A celui qui demandait s’il par­don­nerait un jour à son cousin de lui avoir pris sa femme, il dis­ait: c’est impos­si­ble, nous avons servi dans le même corps.

Voeux

Reçu hier les voeux de Richard Berré­by, le directeur des édi­tions Allia. Je pre­nais ici, en début de semaine, une note sur la phrase, tirée du texte easy­Jet et placée en qua­trième de cou­ver­ture: en somme et au final… Or, la voici inté­grée dans la for­mule de voeux de la mai­son sous cette forme: Pour les livres comme pour le reste, en somme et au final, c’est une affaire de style.
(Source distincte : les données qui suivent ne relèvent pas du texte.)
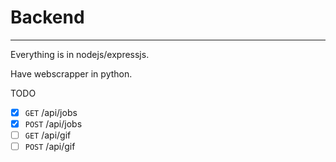 # Backend

---

Everything is in nodejs/expressjs.

Have webscrapper in python.

TODO

- [x] `GET` /api/jobs
- [x] `POST` /api/jobs
- [ ] `GET` /api/gif
- [ ] `POST` /api/gif
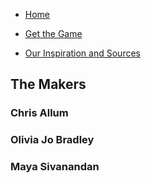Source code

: - [Home](https://ctallum.github.io/softdes-game-project/)

- [Get the Game](installation.md)

- [Our Inspiration and Sources](sources.md)

## The Makers

### Chris Allum

### Olivia Jo Bradley

### Maya Sivanandan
Ce qui ren­voie à la ques­tion de l’hon­nêteté lit­téraire, qu’il faudrait d’ailleurs plutôt nom­mer “sincérité”, telle que je croy­ais pou­voir la pra­ti­quer dans les pre­miers livres d’E­tapes. Cette phrase, comme tant d’autres, organ­ise une rap­port incon­scient au réel. La matu­rité étant alors véri­fiée par l’idée qu’il est pos­si­ble en lit­téra­ture de fab­ri­quer de la sincérité, mais pas de se mon­tr­er sincère. Et l’aut­ofic­tion n’échappe pas à la règle; elle se con­tente de la per­ver­tir. Reste le cas du jour­nal, enquête séparée, par­alit­téraire. Gide est peut-être celui qui, sans sor­tir du pro­jet esthé­tique, aura le mieux approcher la sincérité; mais là encore, peut-on vrai­ment en juger? Calaferte, lisant le jour­nal de Julien Green, ques­tionne avec curiosité et dédain le pro­jet du romanci­er de tout dire, et remar­que aus­sitôt que l’au­teur catholique, à tra­vers les mil­liers de pages qui com­posent cette con­fes­sion, s’est arrangé pour ne jamais évo­quer son homo­sex­u­al­ité (courage de Gide en ce domaine). Quoiqu’il en soit, il est flat­teur de trou­ver l’une de ses phras­es ain­si réap­pro­priée. Souhaitons que le livre ne trompe pas les espoirs de l’éditeur.